T cells that respond to self antigens exist in normal tissues but are, of necessity, stringently controlled in healthy individuals. Autoreactive T cells may be specifically deleted as they develop in the thymus; those that survive and reach the peripheral tissues are kept mitotically quiescent and otherwise unresponsive by stimuli from other immune cells. Together, these two mechanisms, termed central and peripheral tolerance, hold autoreactive T cells in check. Autoimmune disease arises when clones of these cells overcome the usual safeguards, expand, and become activated.

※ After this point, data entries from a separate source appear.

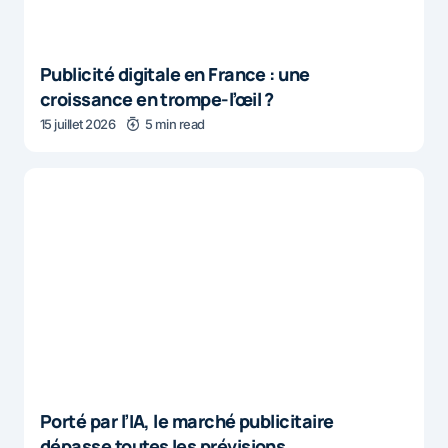
Publicité digitale en France : une
croissance en trompe-l’œil ?
15 juillet 2026
5 min read
Porté par l’IA, le marché publicitaire
dépasse toutes les prévisions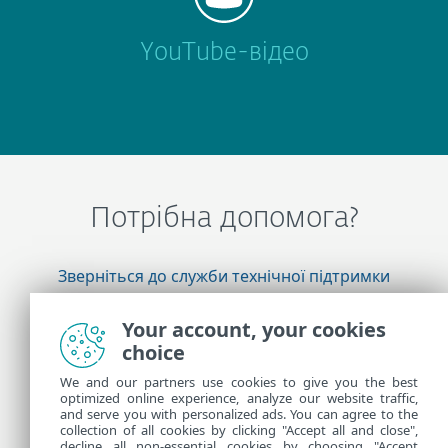
YouTube-відео
Потрібна допомога?
Зверніться до служби технічної підтримки
ESET
Your account, your cookies
choice
Додаткова інформація
We and our partners use cookies to give you the best
optimized online experience, analyze our website traffic,
and serve you with personalized ads. You can agree to the
collection of all cookies by clicking "Accept all and close",
Новини підтримки
decline all non-essential cookies by choosing "Accept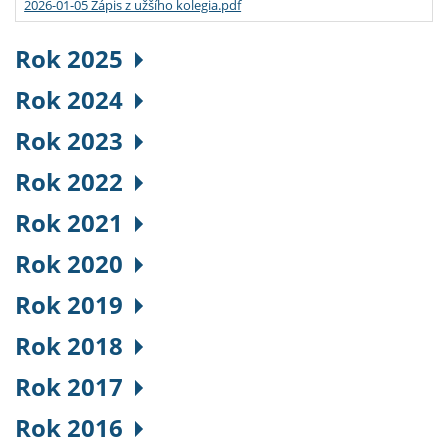
2026-01-05 Zápis z užšího kolegia.pdf
Rok 2025
Rok 2024
Rok 2023
Rok 2022
Rok 2021
Rok 2020
Rok 2019
Rok 2018
Rok 2017
Rok 2016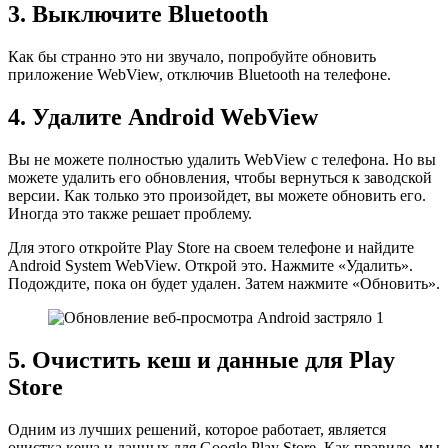
3. Выключите Bluetooth
Как бы странно это ни звучало, попробуйте обновить
приложение WebView, отключив Bluetooth на телефоне.
4. Удалите Android WebView
Вы не можете полностью удалить WebView с телефона. Но вы
можете удалить его обновления, чтобы вернуться к заводской
версии. Как только это произойдет, вы можете обновить его.
Иногда это также решает проблему.
Для этого откройте Play Store на своем телефоне и найдите
Android System WebView. Открой это. Нажмите «Удалить».
Подождите, пока он будет удален. Затем нажмите «Обновить».
5. Очистить кеш и данные для Play
Store
Одним из лучших решений, которое работает, является
очистка кеша и данных для Google Play Store. Как правило, мы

The mechanism behind such an escape from tolerance is uncertain, and defects in both central and peripheral tolerance have been proposed to underlie various disorders. Now, two independent sets of reports establish that both of these mechanisms participate in the pathogenesis of an unusual form of immune disregulation observed in humans and mice. The human disorder, X-linked autoimmunity–allergic disregulation syndrome (XLAAD), presents with a collection of symptoms that are also seen in the Scurfy mouse. With the report by Chatila et al.(1) in a recent issue of the JCI and independent analyses by Brunkow et al.(2), it is now clear that the genes affected are orthologues and encode a transcription factor termed Foxp3, JM2, or scurfin. This parallel offers the prospect of insights into the molecular regulation of human autoimmune diseases. The current findings also suggest that certain allergic diseases arise because of intrinsic defects in CD4+ T cells, leading to Th2-skewing and hyperreactivity to antigens.